Dr Adam Nayyar passes away
He was 59 and had served PNCA for three years.
Dr Nayyar was valued as an authority on Pakistani music, especially Sufi and folk music, and culture. His areas of interests and experience were ethnographic investigations, teaching and training, music and Silk Route music.
His interests as an ethnomusicologist took him to Tajikistan, Turkmenistan in Central Asia, Senegal, Guinea and Cote d’Ivoire in West Africa, and USA and France.
His doctoral dissertation, published in 1986 from Heidelberg University, dealt with micro-level world views in a society undergoing change.
Besides being the Executive Director of the PNCA, he was a member of the adjunct faculty of the Departments of Anthropology and Pakistan Studies, Quaid-i-Azam University, Islamabad. He also worked for the Lok Virsa (Folk Heritage) as Director Research for over two decades.

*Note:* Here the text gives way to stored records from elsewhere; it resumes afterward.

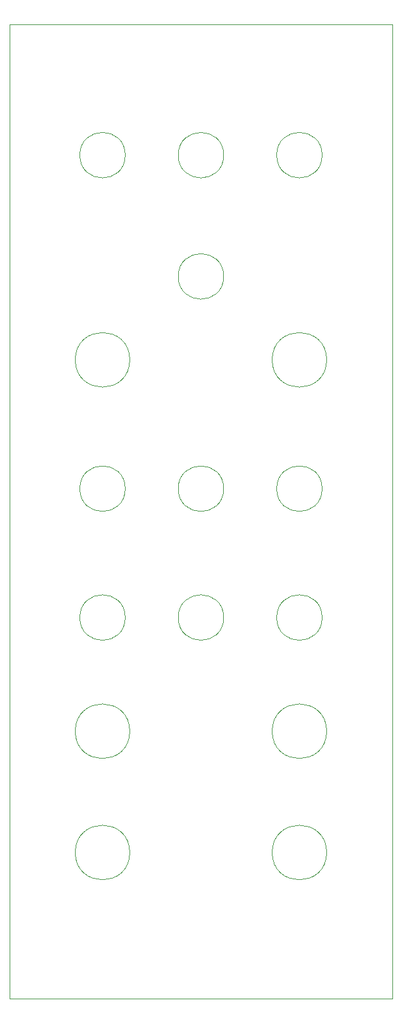
<source format=gm1>
%TF.GenerationSoftware,KiCad,Pcbnew,9.0.3*%
%TF.CreationDate,2026-01-03T16:37:14+00:00*%
%TF.ProjectId,state-variable-filter-faceplate,73746174-652d-4766-9172-6961626c652d,rev?*%
%TF.SameCoordinates,Original*%
%TF.FileFunction,Profile,NP*%
%FSLAX46Y46*%
G04 Gerber Fmt 4.6, Leading zero omitted, Abs format (unit mm)*
G04 Created by KiCad (PCBNEW 9.0.3) date 2026-01-03 16:37:14*
%MOMM*%
%LPD*%
G01*
G04 APERTURE LIST*
%TA.AperFunction,Profile*%
%ADD10C,0.050000*%
%TD*%
G04 APERTURE END LIST*
D10*
X111100000Y-85000000D02*
G75*
G02*
X103900000Y-85000000I-3600000J0D01*
G01*
X103900000Y-85000000D02*
G75*
G02*
X111100000Y-85000000I3600000J0D01*
G01*
X69250000Y-169250000D02*
X69250000Y-40750000D01*
X111100000Y-150000000D02*
G75*
G02*
X103900000Y-150000000I-3600000J0D01*
G01*
X103900000Y-150000000D02*
G75*
G02*
X111100000Y-150000000I3600000J0D01*
G01*
X97500000Y-119000000D02*
G75*
G02*
X91500000Y-119000000I-3000000J0D01*
G01*
X91500000Y-119000000D02*
G75*
G02*
X97500000Y-119000000I3000000J0D01*
G01*
X119750000Y-40750000D02*
X119750000Y-169250000D01*
X69250000Y-40750000D02*
X119750000Y-40750000D01*
X84500000Y-119000000D02*
G75*
G02*
X78500000Y-119000000I-3000000J0D01*
G01*
X78500000Y-119000000D02*
G75*
G02*
X84500000Y-119000000I3000000J0D01*
G01*
X84500000Y-102000000D02*
G75*
G02*
X78500000Y-102000000I-3000000J0D01*
G01*
X78500000Y-102000000D02*
G75*
G02*
X84500000Y-102000000I3000000J0D01*
G01*
X85100000Y-150000000D02*
G75*
G02*
X77900000Y-150000000I-3600000J0D01*
G01*
X77900000Y-150000000D02*
G75*
G02*
X85100000Y-150000000I3600000J0D01*
G01*
X97500000Y-102000000D02*
G75*
G02*
X91500000Y-102000000I-3000000J0D01*
G01*
X91500000Y-102000000D02*
G75*
G02*
X97500000Y-102000000I3000000J0D01*
G01*
X85100000Y-85000000D02*
G75*
G02*
X77900000Y-85000000I-3600000J0D01*
G01*
X77900000Y-85000000D02*
G75*
G02*
X85100000Y-85000000I3600000J0D01*
G01*
X85100000Y-134000000D02*
G75*
G02*
X77900000Y-134000000I-3600000J0D01*
G01*
X77900000Y-134000000D02*
G75*
G02*
X85100000Y-134000000I3600000J0D01*
G01*
X84500000Y-58000000D02*
G75*
G02*
X78500000Y-58000000I-3000000J0D01*
G01*
X78500000Y-58000000D02*
G75*
G02*
X84500000Y-58000000I3000000J0D01*
G01*
X97500000Y-58000000D02*
G75*
G02*
X91500000Y-58000000I-3000000J0D01*
G01*
X91500000Y-58000000D02*
G75*
G02*
X97500000Y-58000000I3000000J0D01*
G01*
X97500000Y-74000000D02*
G75*
G02*
X91500000Y-74000000I-3000000J0D01*
G01*
X91500000Y-74000000D02*
G75*
G02*
X97500000Y-74000000I3000000J0D01*
G01*
X110500000Y-119000000D02*
G75*
G02*
X104500000Y-119000000I-3000000J0D01*
G01*
X104500000Y-119000000D02*
G75*
G02*
X110500000Y-119000000I3000000J0D01*
G01*
X110500000Y-102000000D02*
G75*
G02*
X104500000Y-102000000I-3000000J0D01*
G01*
X104500000Y-102000000D02*
G75*
G02*
X110500000Y-102000000I3000000J0D01*
G01*
X110500000Y-58000000D02*
G75*
G02*
X104500000Y-58000000I-3000000J0D01*
G01*
X104500000Y-58000000D02*
G75*
G02*
X110500000Y-58000000I3000000J0D01*
G01*
X119750000Y-169250000D02*
X69250000Y-169250000D01*
X111100000Y-134000000D02*
G75*
G02*
X103900000Y-134000000I-3600000J0D01*
G01*
X103900000Y-134000000D02*
G75*
G02*
X111100000Y-134000000I3600000J0D01*
G01*
M02*

</source>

Recently the French government bestowed its prestigious `Chevalier des Arts et des Lettres’ (Knighthood of Arts and Letters) award upon him in recognition of his contributions to cultural life of the world.
Dr Nayyar was instrumental in putting Nusrat Fateh Ali Khan on the world map of music world. In 1991, working as a team anthropologist, he produce a film on the musical heritage of Pakistan titled Pardesi which won an “Honorable Mention Award” at the Cannes Film Festival.
Two other films — Religious and Sufi Music and The Music of Balochistan — that he produced with a French team also won silver medal at the Florence Film Festival.
Capital’s leterati, Secretary Culture Shahid Rafi, PNCA director-general Naeem Tahir, architect Naeem Pasha and other close friends attended Dr Nayyar’s funeral.
Naeem Tahir expressed sorrow over the demise of his colleague in a formal condolence message to his family.
Poet and playwright Sarmad Sehbai said that in Dr Nayyar’s death he lost a personal friend of 40 years and the world of culture a brilliant and insightful scholar.
“His ishq (love) with Punjab was admirable and his passion for culture and world music, specially qawwali, venerable,” he said.
Painter Ghulam Rasool, who had known Dr Nayyar since 1974, regretted that the country wasted a talent in Dr Nayyar. “He was so much more gifted than any of us knew. A fine researcher, a professional and a talented person he was,” he said.
Dr Nayyar’s two last books, A Treatise on Qawwali and Readings, Narrative and Unsaid in the Ghazal, were ready to go to print when he died. The books would further, what painter Ghulam Rasool called, his “cultural diplomacy”.